Nagourney notes that some Republicans want fiscal stimulus in the form of tax cuts, while some Democrats want more government spending. Senator Obama’s call for tax rebates has me wondering whose nomination he is really seeking. As we talk about deficit financing, we should give Andrew Samwick some time at the microphone:
Forget the “stimulus” label, this is merely additional deficit spending. There is no discussion of repaying the money through higher taxes in the near term. Based on the President’s remarks this morning, the deficit bill will be for about $150 billion. So this proposal is just another $150 billion of some future generations’ resources that we will be using for our own consumption today. Why are we entitled to pass them this additional debt?
But then there’s RUDY who may sort of be listening to Dr. Samwick:
Former Mayor Rudolph W. Guiliani of New York was more sketchy as he answered questions about how he would handle the financial upheaval. Addressing a reporter he knew from New York, he pointed to his experience as mayor in suggesting that he was prepared to handle the crisis, but offered no details on what he thought should be in a stimulus package, or what taxes should be cut. “Congress and the president should do a stimulus package and they should do a spending reduction package,” he said. “You’re familiar with that; we used to do that in New York.”

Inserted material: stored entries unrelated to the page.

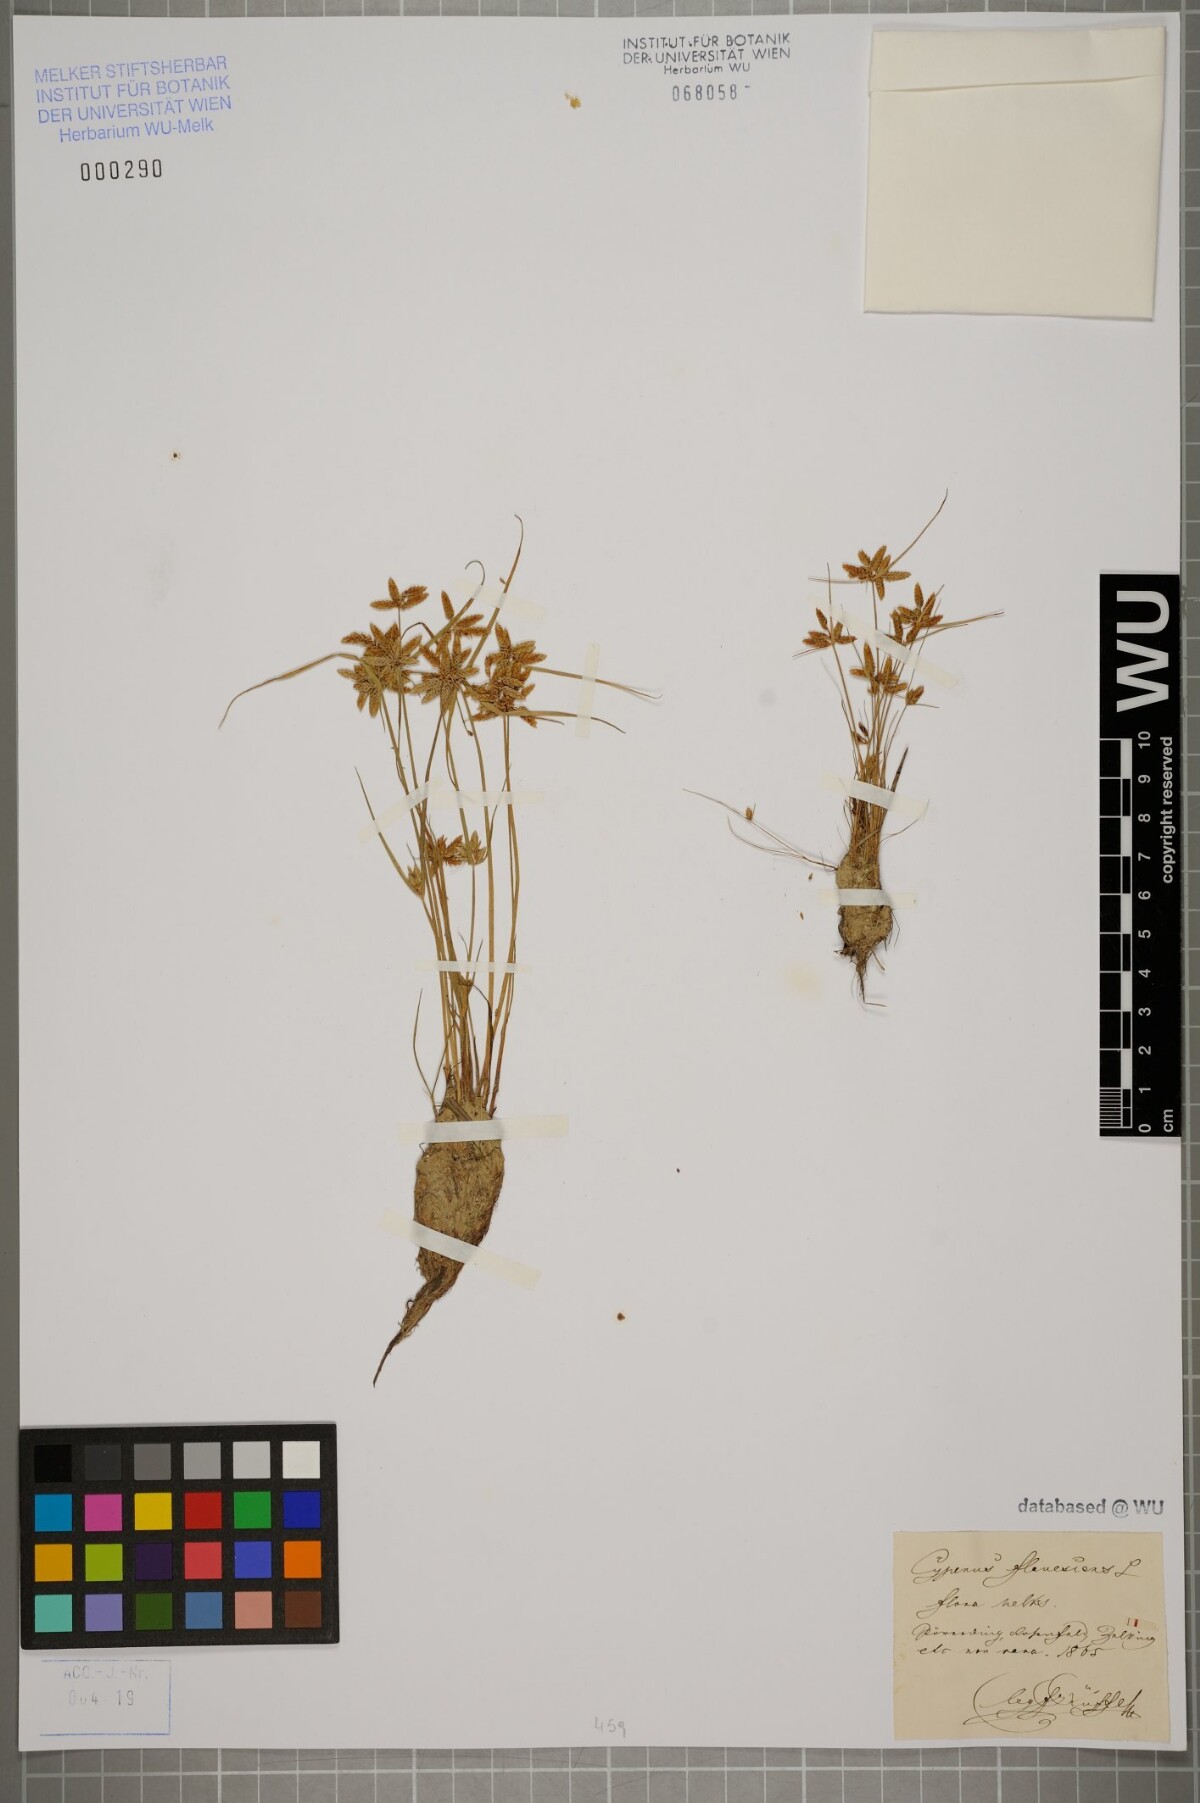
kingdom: Plantae
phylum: Tracheophyta
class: Liliopsida
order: Poales
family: Cyperaceae
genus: Cyperus
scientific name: Cyperus flavescens
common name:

Cutting government spending is not demand stimulus. Of course, RUDY wants to cut taxes but does he not get the balanced budget multiplier, which basically says that if we cut government spending by the same amount as we reduce taxes, then aggregate demand will decline.

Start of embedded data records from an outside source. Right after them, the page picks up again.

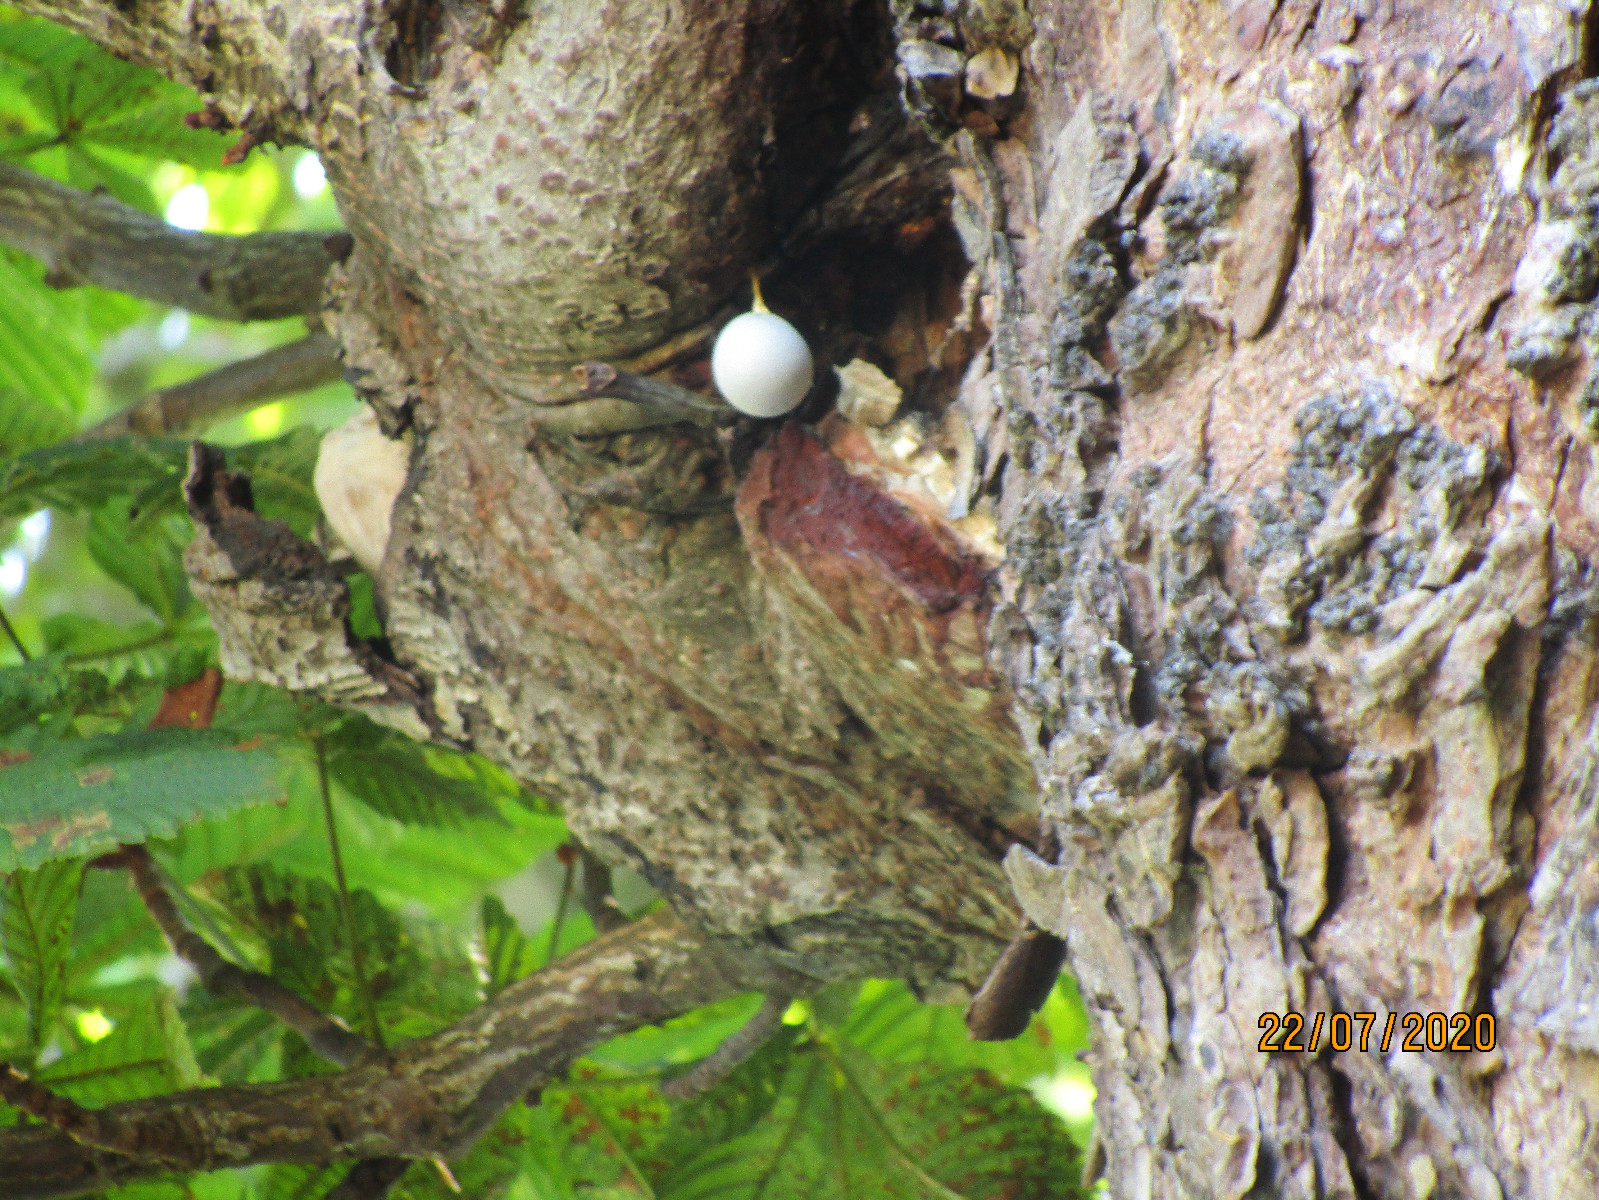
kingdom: Protozoa
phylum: Mycetozoa
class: Myxomycetes
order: Cribrariales
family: Tubiferaceae
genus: Lycogala
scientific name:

OK, back to the Clinton era of Rubinomics where the policy dilemma was how to cut the deficit but also stimulate aggregate demand. One idea, which I’d hope someone might float, might be to accelerate government spending programs but not increase long-term government spending. We might also try to backload any tax increases. The idea would be to move the sum of private and public consumption forward as we promise to those who are making investment decisions that we will get our fiscal house in order and hopefully later increase national savings. That might actually encourage investment rather than crowd it out.
Andrew Samwick is not alone in his disdain for fiscal stimulus as the primary tool for increasing aggregate demand as Greg Mankiw has had several excellent posts on why we should be relying more on monetary policy. Greg even found a 1994 quote from Paul Krugman:
When monetary expansion is ineffective, fiscal expansion…must take its place. Such a fiscal expansion can break the vicious circle of low spending and low incomes, “priming the pump” and getting the economy moving again. But remember this is no by any means an all-purpose policy recommendation; it is essentially a strategy of desperation, a dangerous drug to be prescribed only when the usual over-the-counter remedy of monetary policy has failed.
A dangerous drug indeed and if we took the medicine prescribed by Dr. RUDY, it would have the opposite of what is the desired effect.